In summary, the spunbonded nonwoven fabric of the present invention has a plurality of non-woven monofilament fibers having a two-component Y-shaped cross-section structure, and the inner component PET and the special outer component CoPET form a Y-shaped cross-cut. The surface structure is therefore high in strength, light weight, flexural resistance, washable, and suitable for the characteristics of seaming and pasting processes, and can be applied to the manufacture of the midsole of the shoe. At the same time, due to the use of recycled PET bottles as raw materials, plus the use of organic solvents in the process, to achieve health and environmental protection purposes.

[0033]

The above is intended to be illustrative only and not limiting. Any equivalent modifications or alterations to the spirit and scope of the invention are intended to be included in the scope of the appended claims.

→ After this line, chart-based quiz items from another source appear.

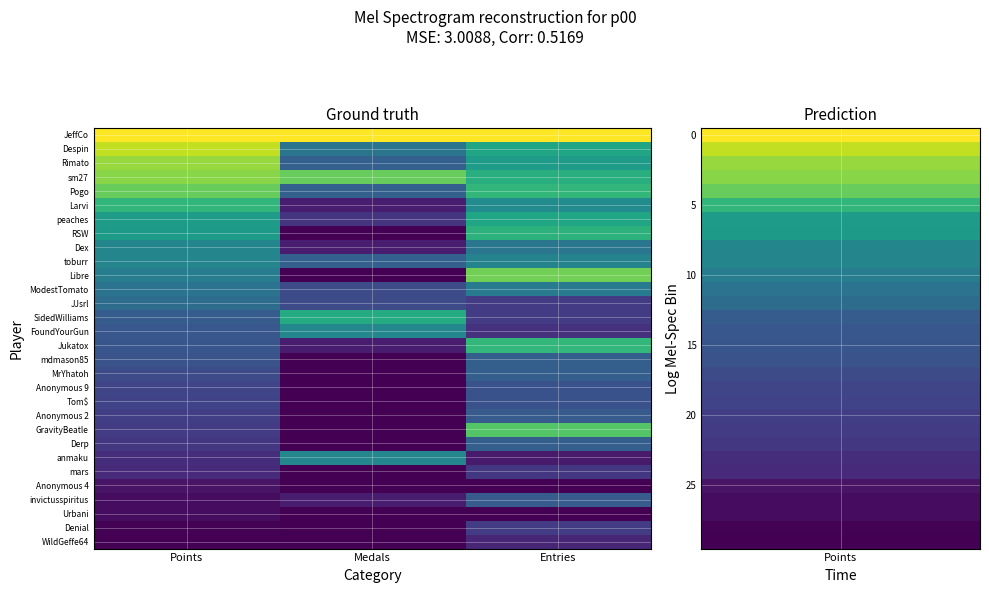

Reading left to right, list all the values displayed in this chart.

JeffCo: Points=1.0	Medals=1.0	Entries=1.0
Despin: Points=0.9	Medals=0.4	Entries=0.6
Rimato: Points=0.8	Medals=0.3	Entries=0.6
sm27: Points=0.8	Medals=0.8	Entries=0.6
Pogo: Points=0.8	Medals=0.3	Entries=0.7
Larvi: Points=0.7	Medals=0.1	Entries=0.5
peaches: Points=0.6	Medals=0.2	Entries=0.6
RSW: Points=0.5	Medals=0.0	Entries=0.6
Dex: Points=0.5	Medals=0.1	Entries=0.4
toburr: Points=0.5	Medals=0.3	Entries=0.4
Libre: Points=0.4	Medals=0.0	Entries=0.8
ModestTomato: Points=0.4	Medals=0.2	Entries=0.4
JJsrl: Points=0.4	Medals=0.2	Entries=0.2
SidedWilliams: Points=0.3	Medals=0.6	Entries=0.2
FoundYourGun: Points=0.3	Medals=0.5	Entries=0.1
Jukatox: Points=0.3	Medals=0.1	Entries=0.7
mdmason85: Points=0.3	Medals=0.0	Entries=0.3
MrYhatoh: Points=0.2	Medals=0.0	Entries=0.3
Anonymous 9: Points=0.2	Medals=0.0	Entries=0.2
Tom$: Points=0.2	Medals=0.0	Entries=0.2
Anonymous 2: Points=0.2	Medals=0.0	Entries=0.3
GravityBeatle: Points=0.2	Medals=0.0	Entries=0.7
Derp: Points=0.2	Medals=0.0	Entries=0.3
anmaku: Points=0.1	Medals=0.5	Entries=0.1
mars: Points=0.1	Medals=0.0	Entries=0.2
Anonymous 4: Points=0.1	Medals=0.0	Entries=0.0
invictusspiritus: Points=0.0	Medals=0.1	Entries=0.3
Urbani: Points=0.0	Medals=0.0	Entries=0.0
Denial: Points=0.0	Medals=0.0	Entries=0.2
WildGeffe64: Points=0.0	Medals=0.0	Entries=0.1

Domestic registration information [please note according to the registration authority, date, number order]

no

Foreign deposit information [please note according to the country, organization, date, number order]

no

no

1‧‧‧ Non-woven monofilament fiber

10‧‧‧ internal components

20‧‧‧ external components

Claims (12)

[Item 1] A spunbond nonwoven fabric comprising a non-woven monofilament fiber having a Y-shaped cross-section structure, the non-woven monofilament fiber comprising:
An internal component having a melting point of more than 220 ° C, comprising polyethylene terephthalate (PET), polybutylene terephthalate (PBT) or polytrimethylene terephthalate Polytrimethylene terephthalate (PTT); and an external component having a melting point of less than 220 ° C, comprising polyethylene terephthalate copolymer (CoPET), polypropylene (PP) or polyfluorene Amine (PA); Wherein the inner component comprises more than 50% by weight of the non-woven monofilament fiber, and the outer component comprises less than 50% by weight of the non-woven monofilament fiber. [Item 2] The spunbonded nonwoven fabric of claim 1, wherein the polyethylene terephthalate copolymer is composed of isophthalic acid (IPA), adipic acid (AA), and Butanediol is synthesized or synthesized from isophthalic acid, adipic acid and pentanediol. [Item 3] The spunbonded nonwoven fabric of claim 1, wherein the non-woven monofilament fiber has a Y-shaped cross-sectional diameter of from about 5 μm to about 100 μm. [Item 4] The spunbond nonwoven fabric of claim 1, wherein the non-woven monofilament fibers have an anisotropy ratio greater than about 0.8. [Item 5] The spunbonded nonwoven fabric of claim 1, wherein the non-woven monofilament fiber is hollow. [Item 6] The spunbonded nonwoven fabric of claim 1, wherein the non-woven monofilament fiber is produced by a spinning device having a multi-layered plate flow distribution plate. [Item 7] The spunbonded nonwoven fabric of claim 6, wherein the non-woven monofilament fiber is mixed in the spinning device via the inner component and the outer component, and has a two-stage temperature and one or two The segmental pressure is drawn through a slit and cooled to achieve a crystallinity of about 60% to about 90%, wherein:
The two-stage temperature system is from about 35 ° C to about 45 ° C and from about 21 ° C to about 31 ° C; The two-stage pressure system is from about 15 mbar to about 25 mbar and from about 1.0 bar to about 1.5 bar, respectively. [Item 8] The spunbonded nonwoven fabric of claim 7, wherein the spunbonded nonwoven fabric is formed by collecting a plurality of the non-woven monofilament fibers into a mesh shape, and is subjected to hot air treatment at about 190 ° C to about 230 ° C, and is subjected to about 150 Manufactured to a pressure roller of about 210 degrees. [Item 9] The spunbonded nonwoven fabric of claim 1, wherein the spunbonded nonwoven fabric has a thickness of from about 0.1 mm to about 3.0 mm. [Item 10] The spunbonded nonwoven fabric of claim 1, wherein the spunbond nonwoven fabric is used for making a midsole.